-- What to do --
Only one stretch of the data is wanted: the line containing "(593, 278) = (850, 390): none -> potted plant", the line containing "(539, 323) = (402, 291): teapot", and every line between them, copied exactly.

-- Exercise data --

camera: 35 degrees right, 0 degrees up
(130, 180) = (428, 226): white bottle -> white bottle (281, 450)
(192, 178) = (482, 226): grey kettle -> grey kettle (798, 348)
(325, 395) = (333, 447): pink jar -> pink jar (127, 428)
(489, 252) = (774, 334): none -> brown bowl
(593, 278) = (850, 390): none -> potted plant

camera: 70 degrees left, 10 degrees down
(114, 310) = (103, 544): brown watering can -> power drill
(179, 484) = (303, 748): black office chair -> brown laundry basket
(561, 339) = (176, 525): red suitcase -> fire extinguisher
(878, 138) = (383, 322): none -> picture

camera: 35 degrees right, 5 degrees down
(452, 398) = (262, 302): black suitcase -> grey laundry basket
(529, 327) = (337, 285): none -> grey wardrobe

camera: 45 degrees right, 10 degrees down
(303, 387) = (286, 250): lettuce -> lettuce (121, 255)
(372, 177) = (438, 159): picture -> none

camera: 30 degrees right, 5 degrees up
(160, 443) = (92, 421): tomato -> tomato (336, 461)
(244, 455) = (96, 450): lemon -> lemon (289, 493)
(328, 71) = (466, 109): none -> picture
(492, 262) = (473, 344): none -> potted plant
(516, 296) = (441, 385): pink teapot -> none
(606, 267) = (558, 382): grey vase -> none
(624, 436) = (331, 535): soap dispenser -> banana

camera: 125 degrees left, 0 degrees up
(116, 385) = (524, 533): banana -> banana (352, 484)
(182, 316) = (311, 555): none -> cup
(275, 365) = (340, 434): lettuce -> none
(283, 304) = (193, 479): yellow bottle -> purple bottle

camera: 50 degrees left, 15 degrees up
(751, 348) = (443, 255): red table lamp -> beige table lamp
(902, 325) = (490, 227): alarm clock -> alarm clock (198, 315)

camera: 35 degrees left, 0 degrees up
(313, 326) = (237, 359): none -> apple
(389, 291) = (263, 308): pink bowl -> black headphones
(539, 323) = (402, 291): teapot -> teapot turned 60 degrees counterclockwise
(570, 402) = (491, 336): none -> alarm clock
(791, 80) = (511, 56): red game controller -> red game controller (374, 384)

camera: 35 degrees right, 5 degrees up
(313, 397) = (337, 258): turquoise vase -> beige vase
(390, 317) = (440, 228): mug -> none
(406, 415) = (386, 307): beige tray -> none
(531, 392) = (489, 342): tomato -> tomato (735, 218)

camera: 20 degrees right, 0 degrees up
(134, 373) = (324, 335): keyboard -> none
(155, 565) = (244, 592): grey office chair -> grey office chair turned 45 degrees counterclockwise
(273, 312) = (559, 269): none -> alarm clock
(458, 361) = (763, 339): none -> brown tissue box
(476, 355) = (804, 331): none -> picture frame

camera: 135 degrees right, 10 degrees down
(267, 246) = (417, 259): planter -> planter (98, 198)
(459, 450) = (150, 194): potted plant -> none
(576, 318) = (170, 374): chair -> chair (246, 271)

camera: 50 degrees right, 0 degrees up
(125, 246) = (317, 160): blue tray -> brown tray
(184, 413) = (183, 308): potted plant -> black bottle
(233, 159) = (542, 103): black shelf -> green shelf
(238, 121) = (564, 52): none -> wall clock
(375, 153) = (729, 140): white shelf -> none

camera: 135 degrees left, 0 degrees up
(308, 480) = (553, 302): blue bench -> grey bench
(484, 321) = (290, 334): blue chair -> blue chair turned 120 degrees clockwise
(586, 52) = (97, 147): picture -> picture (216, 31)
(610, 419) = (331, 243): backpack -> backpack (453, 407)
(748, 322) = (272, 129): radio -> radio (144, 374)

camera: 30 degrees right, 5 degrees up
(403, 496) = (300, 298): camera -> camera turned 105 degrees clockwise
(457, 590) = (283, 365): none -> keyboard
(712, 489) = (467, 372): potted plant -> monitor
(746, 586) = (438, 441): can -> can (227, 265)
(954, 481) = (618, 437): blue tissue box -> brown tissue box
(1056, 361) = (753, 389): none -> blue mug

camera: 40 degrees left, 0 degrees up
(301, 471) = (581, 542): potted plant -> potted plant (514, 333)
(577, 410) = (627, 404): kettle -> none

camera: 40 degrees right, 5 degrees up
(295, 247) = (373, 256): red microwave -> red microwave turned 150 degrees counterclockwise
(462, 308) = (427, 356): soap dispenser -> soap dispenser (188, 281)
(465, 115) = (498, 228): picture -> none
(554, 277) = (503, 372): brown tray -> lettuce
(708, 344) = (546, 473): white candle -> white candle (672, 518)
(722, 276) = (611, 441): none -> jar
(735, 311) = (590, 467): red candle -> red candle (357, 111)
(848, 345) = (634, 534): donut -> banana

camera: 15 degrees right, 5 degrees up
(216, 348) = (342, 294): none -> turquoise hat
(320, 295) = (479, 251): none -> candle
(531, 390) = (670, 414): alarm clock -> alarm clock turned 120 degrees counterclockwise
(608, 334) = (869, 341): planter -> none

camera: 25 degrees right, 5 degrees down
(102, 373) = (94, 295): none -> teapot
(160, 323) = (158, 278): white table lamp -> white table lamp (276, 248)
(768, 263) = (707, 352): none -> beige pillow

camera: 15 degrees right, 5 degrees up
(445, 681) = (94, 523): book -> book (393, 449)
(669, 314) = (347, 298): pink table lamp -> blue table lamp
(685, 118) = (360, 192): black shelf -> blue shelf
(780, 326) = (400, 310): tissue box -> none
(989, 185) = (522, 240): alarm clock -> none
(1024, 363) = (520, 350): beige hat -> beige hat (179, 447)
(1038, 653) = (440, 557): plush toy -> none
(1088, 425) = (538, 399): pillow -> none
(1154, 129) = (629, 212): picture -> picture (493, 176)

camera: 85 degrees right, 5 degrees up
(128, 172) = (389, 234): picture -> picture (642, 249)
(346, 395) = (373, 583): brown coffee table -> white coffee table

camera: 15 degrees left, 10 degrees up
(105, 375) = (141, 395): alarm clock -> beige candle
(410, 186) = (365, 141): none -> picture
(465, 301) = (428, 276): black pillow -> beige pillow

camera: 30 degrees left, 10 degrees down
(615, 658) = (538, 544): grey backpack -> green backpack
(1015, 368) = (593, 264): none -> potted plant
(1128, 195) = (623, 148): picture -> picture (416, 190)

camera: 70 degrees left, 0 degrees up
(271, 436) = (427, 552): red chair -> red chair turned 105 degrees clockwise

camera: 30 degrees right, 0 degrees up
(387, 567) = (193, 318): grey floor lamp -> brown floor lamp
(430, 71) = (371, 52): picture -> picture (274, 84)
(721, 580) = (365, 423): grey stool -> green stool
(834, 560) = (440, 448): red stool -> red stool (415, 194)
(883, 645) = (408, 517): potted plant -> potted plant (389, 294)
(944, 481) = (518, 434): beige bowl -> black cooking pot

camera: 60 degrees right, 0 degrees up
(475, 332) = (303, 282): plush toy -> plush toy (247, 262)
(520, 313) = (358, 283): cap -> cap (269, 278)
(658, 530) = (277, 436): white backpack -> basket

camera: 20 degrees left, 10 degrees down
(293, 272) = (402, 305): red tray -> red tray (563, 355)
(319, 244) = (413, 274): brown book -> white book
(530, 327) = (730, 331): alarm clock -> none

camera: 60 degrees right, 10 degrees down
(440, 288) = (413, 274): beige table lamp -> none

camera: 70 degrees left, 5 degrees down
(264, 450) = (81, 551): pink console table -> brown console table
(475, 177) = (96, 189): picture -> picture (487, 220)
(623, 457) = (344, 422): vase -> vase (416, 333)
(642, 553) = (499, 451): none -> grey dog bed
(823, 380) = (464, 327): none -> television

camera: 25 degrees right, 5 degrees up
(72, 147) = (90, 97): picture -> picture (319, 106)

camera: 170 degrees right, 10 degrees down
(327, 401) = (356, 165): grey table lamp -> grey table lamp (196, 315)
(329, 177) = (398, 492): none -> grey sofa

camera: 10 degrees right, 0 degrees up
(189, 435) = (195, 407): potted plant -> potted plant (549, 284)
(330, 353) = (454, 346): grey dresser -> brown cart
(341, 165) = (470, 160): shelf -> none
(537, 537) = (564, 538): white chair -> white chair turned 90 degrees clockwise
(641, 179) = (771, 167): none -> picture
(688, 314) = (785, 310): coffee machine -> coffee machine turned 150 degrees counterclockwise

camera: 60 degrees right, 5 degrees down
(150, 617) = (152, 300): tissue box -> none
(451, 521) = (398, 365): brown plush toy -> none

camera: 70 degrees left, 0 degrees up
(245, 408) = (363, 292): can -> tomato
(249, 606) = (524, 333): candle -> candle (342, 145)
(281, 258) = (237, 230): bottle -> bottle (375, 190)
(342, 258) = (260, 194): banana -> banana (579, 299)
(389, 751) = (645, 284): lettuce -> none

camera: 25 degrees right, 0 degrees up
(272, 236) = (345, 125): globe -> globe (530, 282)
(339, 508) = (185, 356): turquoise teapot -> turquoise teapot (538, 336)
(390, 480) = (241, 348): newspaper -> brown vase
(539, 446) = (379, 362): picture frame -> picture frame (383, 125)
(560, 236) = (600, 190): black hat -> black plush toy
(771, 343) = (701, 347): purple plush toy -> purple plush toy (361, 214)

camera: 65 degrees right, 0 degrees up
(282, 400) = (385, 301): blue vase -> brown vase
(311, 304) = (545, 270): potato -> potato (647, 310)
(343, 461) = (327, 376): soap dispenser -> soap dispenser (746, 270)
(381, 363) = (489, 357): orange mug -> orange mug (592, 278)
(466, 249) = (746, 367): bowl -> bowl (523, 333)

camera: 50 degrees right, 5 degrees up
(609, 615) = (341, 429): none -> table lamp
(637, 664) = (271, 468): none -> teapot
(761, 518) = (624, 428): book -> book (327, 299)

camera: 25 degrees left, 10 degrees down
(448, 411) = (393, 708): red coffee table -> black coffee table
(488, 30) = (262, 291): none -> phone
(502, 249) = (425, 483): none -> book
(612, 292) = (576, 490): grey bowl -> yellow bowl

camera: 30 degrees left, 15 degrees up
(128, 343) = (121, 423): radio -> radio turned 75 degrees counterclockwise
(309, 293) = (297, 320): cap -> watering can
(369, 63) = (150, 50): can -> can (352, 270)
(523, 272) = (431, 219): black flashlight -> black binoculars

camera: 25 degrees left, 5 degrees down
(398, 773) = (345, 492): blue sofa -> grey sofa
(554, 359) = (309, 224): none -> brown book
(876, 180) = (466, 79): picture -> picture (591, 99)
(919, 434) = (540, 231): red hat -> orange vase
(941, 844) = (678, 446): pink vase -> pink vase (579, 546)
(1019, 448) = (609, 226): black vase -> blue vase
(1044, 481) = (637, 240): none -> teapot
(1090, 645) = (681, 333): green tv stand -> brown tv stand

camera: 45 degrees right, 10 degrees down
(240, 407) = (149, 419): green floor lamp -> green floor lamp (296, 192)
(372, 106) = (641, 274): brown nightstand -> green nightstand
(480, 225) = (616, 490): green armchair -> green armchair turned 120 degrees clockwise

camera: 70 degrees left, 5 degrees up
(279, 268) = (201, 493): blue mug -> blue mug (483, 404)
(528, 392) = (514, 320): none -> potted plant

-- Finished task --
(593, 278) = (850, 390): none -> potted plant

camera: 70 degrees left, 10 degrees down
(114, 310) = (103, 544): brown watering can -> power drill
(179, 484) = (303, 748): black office chair -> brown laundry basket
(561, 339) = (176, 525): red suitcase -> fire extinguisher
(878, 138) = (383, 322): none -> picture

camera: 35 degrees right, 5 degrees down
(452, 398) = (262, 302): black suitcase -> grey laundry basket
(529, 327) = (337, 285): none -> grey wardrobe

camera: 45 degrees right, 10 degrees down
(303, 387) = (286, 250): lettuce -> lettuce (121, 255)
(372, 177) = (438, 159): picture -> none

camera: 30 degrees right, 5 degrees up
(160, 443) = (92, 421): tomato -> tomato (336, 461)
(244, 455) = (96, 450): lemon -> lemon (289, 493)
(328, 71) = (466, 109): none -> picture
(492, 262) = (473, 344): none -> potted plant
(516, 296) = (441, 385): pink teapot -> none
(606, 267) = (558, 382): grey vase -> none
(624, 436) = (331, 535): soap dispenser -> banana

camera: 125 degrees left, 0 degrees up
(116, 385) = (524, 533): banana -> banana (352, 484)
(182, 316) = (311, 555): none -> cup
(275, 365) = (340, 434): lettuce -> none
(283, 304) = (193, 479): yellow bottle -> purple bottle

camera: 50 degrees left, 15 degrees up
(751, 348) = (443, 255): red table lamp -> beige table lamp
(902, 325) = (490, 227): alarm clock -> alarm clock (198, 315)

camera: 35 degrees left, 0 degrees up
(313, 326) = (237, 359): none -> apple
(389, 291) = (263, 308): pink bowl -> black headphones
(539, 323) = (402, 291): teapot -> teapot turned 60 degrees counterclockwise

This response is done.